Tuesday, August 07, 2018

The Last Afternoon At Sea


Over the last couple of months I have been slowly scanning my way through a 1925 photograph album I bought on a second hand stall. Entitled "Cruise To The Northern Capitals of Europe on the SS City of Nagpur, July-August 1925", the album contains over 50 sepia photographs our unknown photographer took on a cruise to Denmark and Norway. In addition to showing some wonderful 1920s fashions and some tram-lined streets, the photographs illustrate a relaxed atmosphere on board a small cruise ship of ninety years ago.

It is perhaps fitting that I am now getting to the end of the album - the photograph above is entitled "The Last Afternoon At Sea", because I am starting top pack my bags for my own cruise to the Norwegian fjords in a few days time. Perhaps I will ask the First Officer on my oversized cruise ship to pose on a deckchair with the Good Lady Wife.


Sunday, August 05, 2018

Thomas Boxell of Brighton ... and Halifax and Pickering and Scarborough


This small photograph of a seated woman is the work of a Victorian photographer called Thomas Boxell, who - at the time this photograph was taken in the late 1870s - was operating out of a studio in Pickering, Yorkshire. The story of Thomas Boxell is typical of so many of the semi-itinerant studio photographers of the Victorian portrait era: pioneers of a new art and industry who moved from town to town to increasingly spread the wonders of photography to more and more people. Their professional equipment - camera, backdrops, lighting - was reasonably portable and therefore such photographers would often move their business to take advantage of new markets.
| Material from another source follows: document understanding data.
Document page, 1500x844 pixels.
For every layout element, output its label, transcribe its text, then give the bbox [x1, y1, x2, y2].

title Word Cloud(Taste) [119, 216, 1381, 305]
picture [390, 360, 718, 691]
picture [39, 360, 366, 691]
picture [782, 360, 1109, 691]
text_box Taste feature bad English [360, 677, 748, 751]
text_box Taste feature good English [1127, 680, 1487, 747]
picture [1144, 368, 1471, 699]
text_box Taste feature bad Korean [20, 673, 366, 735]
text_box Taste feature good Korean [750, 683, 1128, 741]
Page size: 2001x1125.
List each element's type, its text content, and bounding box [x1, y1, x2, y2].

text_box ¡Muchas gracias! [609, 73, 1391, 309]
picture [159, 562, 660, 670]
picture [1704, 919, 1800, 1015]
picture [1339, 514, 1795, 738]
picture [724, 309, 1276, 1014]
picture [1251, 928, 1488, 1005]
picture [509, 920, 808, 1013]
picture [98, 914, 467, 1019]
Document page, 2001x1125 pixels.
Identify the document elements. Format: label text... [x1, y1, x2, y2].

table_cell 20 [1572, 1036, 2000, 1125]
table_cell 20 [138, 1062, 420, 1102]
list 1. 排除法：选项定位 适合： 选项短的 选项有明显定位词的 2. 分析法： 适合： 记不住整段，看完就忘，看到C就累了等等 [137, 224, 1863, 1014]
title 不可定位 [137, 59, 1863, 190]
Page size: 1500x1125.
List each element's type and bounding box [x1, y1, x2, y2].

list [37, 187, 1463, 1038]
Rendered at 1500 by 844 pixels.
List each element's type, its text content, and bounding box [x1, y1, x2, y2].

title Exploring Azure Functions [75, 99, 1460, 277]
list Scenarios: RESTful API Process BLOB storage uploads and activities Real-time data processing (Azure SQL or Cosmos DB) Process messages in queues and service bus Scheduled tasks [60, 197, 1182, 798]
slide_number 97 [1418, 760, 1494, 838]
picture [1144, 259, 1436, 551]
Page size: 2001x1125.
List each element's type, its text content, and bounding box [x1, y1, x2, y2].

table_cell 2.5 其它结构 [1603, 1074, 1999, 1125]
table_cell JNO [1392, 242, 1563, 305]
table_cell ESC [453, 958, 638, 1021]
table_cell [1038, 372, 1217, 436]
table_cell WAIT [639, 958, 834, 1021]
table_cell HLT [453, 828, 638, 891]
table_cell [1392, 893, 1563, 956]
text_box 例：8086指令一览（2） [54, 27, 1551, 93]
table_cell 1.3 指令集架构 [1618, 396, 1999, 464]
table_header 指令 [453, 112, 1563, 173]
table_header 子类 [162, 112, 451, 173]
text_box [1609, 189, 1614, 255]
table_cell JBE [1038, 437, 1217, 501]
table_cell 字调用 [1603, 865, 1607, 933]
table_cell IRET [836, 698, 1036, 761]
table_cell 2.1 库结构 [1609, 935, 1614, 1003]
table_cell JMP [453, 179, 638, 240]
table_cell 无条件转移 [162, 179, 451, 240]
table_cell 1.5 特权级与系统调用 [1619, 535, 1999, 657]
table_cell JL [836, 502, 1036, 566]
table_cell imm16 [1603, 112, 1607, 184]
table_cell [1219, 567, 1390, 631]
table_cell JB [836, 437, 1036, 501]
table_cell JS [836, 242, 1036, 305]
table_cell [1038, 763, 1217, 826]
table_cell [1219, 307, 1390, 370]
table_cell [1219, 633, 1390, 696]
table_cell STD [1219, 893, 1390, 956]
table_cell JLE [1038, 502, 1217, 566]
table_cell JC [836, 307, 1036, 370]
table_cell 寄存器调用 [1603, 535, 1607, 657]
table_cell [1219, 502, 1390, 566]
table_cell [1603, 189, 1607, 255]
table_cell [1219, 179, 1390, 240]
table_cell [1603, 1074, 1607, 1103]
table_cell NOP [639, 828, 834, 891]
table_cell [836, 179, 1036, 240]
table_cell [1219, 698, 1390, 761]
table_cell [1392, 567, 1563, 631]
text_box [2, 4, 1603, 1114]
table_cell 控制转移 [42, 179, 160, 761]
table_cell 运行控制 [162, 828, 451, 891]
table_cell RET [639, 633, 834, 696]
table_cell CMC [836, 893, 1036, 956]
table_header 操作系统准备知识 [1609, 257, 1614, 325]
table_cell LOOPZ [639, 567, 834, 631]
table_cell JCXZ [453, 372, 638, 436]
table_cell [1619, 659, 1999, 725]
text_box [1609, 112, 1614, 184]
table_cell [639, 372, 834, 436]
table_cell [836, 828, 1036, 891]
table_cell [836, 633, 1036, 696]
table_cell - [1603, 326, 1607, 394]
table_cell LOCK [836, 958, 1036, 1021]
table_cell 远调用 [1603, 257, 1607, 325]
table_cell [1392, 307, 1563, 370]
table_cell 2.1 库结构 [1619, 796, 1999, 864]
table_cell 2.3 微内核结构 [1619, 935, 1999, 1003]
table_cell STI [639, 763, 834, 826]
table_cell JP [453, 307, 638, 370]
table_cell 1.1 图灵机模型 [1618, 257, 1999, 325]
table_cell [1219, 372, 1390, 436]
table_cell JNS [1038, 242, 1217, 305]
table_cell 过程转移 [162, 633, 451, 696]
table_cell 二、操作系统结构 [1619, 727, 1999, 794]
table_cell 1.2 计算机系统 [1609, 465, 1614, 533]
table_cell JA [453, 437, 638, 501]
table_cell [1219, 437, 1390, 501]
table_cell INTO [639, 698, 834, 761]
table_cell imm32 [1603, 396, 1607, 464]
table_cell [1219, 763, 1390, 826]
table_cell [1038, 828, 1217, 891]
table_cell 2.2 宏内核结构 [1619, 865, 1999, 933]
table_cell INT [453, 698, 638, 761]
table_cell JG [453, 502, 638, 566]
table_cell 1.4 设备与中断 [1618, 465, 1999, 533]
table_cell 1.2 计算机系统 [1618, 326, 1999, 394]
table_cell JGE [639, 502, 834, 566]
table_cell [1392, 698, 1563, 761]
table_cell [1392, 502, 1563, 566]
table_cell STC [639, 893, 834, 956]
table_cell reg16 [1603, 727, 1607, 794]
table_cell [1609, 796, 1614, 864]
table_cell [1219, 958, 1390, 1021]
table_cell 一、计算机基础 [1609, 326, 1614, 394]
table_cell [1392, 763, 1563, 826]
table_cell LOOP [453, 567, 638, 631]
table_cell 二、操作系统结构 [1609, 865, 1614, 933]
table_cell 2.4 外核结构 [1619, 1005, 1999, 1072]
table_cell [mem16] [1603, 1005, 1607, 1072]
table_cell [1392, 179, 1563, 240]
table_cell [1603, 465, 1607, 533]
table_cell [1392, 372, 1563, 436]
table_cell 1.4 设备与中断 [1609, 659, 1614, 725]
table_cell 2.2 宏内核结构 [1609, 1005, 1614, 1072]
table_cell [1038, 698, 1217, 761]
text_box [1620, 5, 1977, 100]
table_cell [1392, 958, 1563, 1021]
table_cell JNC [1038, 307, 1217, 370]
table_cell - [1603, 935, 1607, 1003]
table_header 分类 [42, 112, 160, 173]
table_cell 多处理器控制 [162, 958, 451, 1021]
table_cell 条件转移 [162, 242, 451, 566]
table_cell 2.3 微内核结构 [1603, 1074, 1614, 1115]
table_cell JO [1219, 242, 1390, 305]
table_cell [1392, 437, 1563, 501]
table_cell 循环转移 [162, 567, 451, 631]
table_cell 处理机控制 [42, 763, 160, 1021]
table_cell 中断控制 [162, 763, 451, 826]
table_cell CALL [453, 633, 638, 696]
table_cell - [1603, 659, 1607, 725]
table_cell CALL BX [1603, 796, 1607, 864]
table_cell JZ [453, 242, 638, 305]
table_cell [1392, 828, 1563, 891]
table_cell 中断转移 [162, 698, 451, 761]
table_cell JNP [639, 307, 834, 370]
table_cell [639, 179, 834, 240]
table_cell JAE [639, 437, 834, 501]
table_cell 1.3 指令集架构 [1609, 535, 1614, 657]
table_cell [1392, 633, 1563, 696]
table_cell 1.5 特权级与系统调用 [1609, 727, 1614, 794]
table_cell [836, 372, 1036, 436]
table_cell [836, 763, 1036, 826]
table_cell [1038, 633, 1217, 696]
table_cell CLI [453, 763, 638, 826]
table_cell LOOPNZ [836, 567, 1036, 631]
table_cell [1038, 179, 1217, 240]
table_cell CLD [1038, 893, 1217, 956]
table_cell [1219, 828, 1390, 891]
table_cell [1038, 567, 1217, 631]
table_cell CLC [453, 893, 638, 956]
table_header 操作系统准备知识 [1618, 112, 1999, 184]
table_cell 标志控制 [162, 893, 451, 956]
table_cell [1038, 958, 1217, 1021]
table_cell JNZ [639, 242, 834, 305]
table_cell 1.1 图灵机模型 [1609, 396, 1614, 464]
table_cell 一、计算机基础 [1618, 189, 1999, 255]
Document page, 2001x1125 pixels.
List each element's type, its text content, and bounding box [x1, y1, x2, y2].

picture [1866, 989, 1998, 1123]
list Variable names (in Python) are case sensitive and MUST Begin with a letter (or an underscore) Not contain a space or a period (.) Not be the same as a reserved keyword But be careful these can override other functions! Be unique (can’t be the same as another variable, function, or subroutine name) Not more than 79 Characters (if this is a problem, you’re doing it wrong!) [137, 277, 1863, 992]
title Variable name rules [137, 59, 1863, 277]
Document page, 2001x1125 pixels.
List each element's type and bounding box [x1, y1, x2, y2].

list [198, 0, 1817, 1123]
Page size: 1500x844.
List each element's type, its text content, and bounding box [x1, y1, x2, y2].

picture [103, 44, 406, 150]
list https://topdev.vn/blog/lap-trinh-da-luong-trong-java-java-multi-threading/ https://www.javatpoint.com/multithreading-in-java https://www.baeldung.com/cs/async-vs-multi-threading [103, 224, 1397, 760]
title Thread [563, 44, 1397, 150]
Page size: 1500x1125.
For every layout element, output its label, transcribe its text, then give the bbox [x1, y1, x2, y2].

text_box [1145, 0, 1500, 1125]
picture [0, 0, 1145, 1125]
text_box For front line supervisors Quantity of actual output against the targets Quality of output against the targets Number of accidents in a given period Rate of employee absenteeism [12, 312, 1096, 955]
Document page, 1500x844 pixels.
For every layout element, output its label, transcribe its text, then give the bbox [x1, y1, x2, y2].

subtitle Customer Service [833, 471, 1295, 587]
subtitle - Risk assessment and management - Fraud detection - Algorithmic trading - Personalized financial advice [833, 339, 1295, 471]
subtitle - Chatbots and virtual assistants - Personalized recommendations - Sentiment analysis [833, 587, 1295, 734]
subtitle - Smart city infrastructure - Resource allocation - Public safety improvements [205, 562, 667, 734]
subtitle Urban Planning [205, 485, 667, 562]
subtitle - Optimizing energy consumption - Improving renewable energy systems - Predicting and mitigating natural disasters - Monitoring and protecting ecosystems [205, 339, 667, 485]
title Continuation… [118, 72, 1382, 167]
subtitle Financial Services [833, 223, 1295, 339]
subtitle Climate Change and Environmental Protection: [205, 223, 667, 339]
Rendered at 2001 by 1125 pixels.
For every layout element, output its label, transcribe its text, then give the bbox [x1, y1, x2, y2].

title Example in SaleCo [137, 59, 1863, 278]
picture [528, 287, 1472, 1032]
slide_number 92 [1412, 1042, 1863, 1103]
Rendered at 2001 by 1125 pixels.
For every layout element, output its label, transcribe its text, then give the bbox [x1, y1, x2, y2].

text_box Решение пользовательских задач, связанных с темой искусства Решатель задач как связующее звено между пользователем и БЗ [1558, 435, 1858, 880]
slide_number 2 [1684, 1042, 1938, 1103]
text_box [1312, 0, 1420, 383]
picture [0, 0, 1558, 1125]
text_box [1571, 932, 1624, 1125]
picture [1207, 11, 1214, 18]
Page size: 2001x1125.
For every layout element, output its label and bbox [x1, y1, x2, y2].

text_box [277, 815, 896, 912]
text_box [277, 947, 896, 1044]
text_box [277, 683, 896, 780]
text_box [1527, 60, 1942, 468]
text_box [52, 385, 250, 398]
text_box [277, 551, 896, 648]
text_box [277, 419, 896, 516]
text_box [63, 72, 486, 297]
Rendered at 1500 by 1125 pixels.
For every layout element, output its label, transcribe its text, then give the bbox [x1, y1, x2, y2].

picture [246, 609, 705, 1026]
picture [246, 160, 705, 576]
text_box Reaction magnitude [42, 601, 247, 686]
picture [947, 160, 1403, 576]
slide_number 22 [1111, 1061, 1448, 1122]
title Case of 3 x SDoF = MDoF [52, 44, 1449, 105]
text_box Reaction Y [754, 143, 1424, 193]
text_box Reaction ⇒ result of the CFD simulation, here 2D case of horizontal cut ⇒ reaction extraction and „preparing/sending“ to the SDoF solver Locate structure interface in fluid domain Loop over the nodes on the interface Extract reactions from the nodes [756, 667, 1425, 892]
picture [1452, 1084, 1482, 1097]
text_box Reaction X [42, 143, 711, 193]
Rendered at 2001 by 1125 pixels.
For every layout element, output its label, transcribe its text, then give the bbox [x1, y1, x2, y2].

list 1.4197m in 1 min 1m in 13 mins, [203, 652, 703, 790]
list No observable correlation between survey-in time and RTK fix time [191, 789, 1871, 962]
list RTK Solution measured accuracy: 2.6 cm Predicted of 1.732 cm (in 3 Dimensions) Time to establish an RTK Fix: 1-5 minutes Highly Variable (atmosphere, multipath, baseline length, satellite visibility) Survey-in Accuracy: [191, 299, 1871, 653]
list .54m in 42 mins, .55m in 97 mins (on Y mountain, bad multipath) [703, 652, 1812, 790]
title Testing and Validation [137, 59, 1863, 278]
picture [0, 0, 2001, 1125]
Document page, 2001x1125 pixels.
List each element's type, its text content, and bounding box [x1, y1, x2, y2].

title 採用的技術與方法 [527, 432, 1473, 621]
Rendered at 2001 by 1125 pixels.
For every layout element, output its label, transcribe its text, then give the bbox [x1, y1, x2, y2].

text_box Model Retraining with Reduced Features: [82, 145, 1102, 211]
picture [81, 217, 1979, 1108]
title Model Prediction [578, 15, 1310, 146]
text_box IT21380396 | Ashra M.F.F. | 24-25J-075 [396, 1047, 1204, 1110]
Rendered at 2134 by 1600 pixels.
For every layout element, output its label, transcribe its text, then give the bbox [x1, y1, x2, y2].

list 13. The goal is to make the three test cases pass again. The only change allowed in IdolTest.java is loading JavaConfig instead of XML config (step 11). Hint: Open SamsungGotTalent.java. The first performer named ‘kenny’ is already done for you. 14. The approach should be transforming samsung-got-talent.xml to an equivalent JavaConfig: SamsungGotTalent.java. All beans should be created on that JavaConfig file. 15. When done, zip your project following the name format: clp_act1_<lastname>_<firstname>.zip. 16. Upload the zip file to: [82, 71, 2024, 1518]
Thomas Boxell was born in Brighton in 1847, the son of a tailor. Within three years of his birth, the family were resident in the Brighton Workhouse, but two of his uncles had become photographers in Brighton, and eventually Thomas was able to get a job with them and learn his trade. During the 1860s and 1870s he moved around the country making a living as a studio photographer - including periods in both Halifax and Pickering - before settling in the Yorkshire seaside resort of Scarborough. His photographic business was eventually taken over by two of his sons, and, on retirement, Thomas moved to live with his daughter in Whitby, where he died in 1939.


Friday, August 03, 2018

Politicians On Postcards 1 : Bob's His Uncle

 For want of something better to do, I thought I would start a short series entitled "Politicians On Postcards". The length of the series will, no doubt, be determined by how many examples of this rather specialised genre I can find in my collection.


There can only be one place to start a series on "Politicians On Postcards" and that is with the British Prime Minister at the time of the great postcard boom of the early twentieth century, and that is Arthur J Balfour (1848-1930), who was Prime Minister from 1902 to 1905. Balfour was born into a well connected Scottish aristocratic family, and like so many from that background he progressed with little effort and less talent to become a Conservative Member of Parliament. He did not show any particular enthusiasm for political or public works, but soon found himself promoted to senior political office by his uncle, Robert Gascoyne-Cecil, 3rd Marquess of Salisbury, who just happened to be the Prime Minister of the day. When political pundits questioned the reason for the appointment of Balfour to the important post of Secretary of State for Ireland, the popular explanation was "Bob's Your Uncle", which was the origin of that particular phrase.

In 1902, Balfour went on to replace his Uncle as Prime Minister, but his Premiership was characterised by rifts within the Conservative and Unionist Party about free trade. In the elections of 1905, Balfour lost his job and his Parliamentary seat. The postcard portrait must date from the period when he was still climbing the political ladder, propelled by nepotism and the support of his Uncle Bob.